We also note that European hedge funds have gone public in the U.S. this year. In terms of proceeds, non-US issuers comprised 44% of the total value in the third quarter of this year, up from 18% in the second quarter and up 11% versus the third quarter of 2006. If our regulatory structure is so repellant and punitive, then why is this so? Foreign participants in our markets uniformly report two primary drivers. First, the cost of capital is low. Secondly, they want to demonstrate to investors that they meet the highest standards in the world. Indeed studies consistently show that shares cross-listed in the U.S. will sell at a premium of 15- 30% greater than the shares in home markets. . . .
"Many schemes to defraud investors involve locally generated pyramid schemes, misrepresentations, and scams. Without state regulation accompanied by civil and criminal enforcement of the law in state courts, there would be little hope of redress for many victimized investors. State enforcement is also available when there are fraudulent schemes involving federal covered securities.

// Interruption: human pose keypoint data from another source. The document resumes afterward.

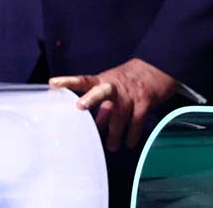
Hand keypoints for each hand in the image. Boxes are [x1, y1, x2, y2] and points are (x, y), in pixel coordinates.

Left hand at [49, 58, 177, 150]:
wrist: (160, 66)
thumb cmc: (132, 78)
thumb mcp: (115, 86)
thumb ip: (104, 104)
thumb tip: (96, 125)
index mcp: (105, 80)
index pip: (84, 80)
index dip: (68, 82)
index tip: (53, 83)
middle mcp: (116, 87)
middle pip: (102, 91)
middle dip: (91, 98)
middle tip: (80, 106)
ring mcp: (130, 95)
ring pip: (119, 117)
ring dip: (114, 134)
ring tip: (112, 146)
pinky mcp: (144, 103)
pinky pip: (135, 123)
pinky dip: (132, 136)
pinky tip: (129, 143)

In effect, Congress and the SEC have acknowledged that federal regulators are unable to cope with all the enforcement that needs to be done."
Also, another important omission is meaningful shareholder participation in selecting members of corporate boards of directors who are now generally elected on the basis of nominations from self-perpetuating boards that hold Soviet style director elections. Shareholder power often discourages reckless actions that could wipe out their interest. Empirical evidence shows that proxy fights won by dissenter increase shareholder value.
Notably, the Blueprint also fails to even mention the important regulatory role played by private securities fraud litigation. A recent study indicates that while "voice" rights in connection with class action securities fraud litigation is ineffectual, that the right to opt out of a securities fraud action and instead bring individual suits in state courts has proven very effective for institutional investors. Regulators have, however, repeatedly failed to recognize the capacity that institutional investors have to recognize risk and take collective action if the regulatory scheme facilitates this kind of action rather than discouraging it.
regarding your update, is this regulatory reform an attempt to role back existing regulation, when SOX has actually helped the system?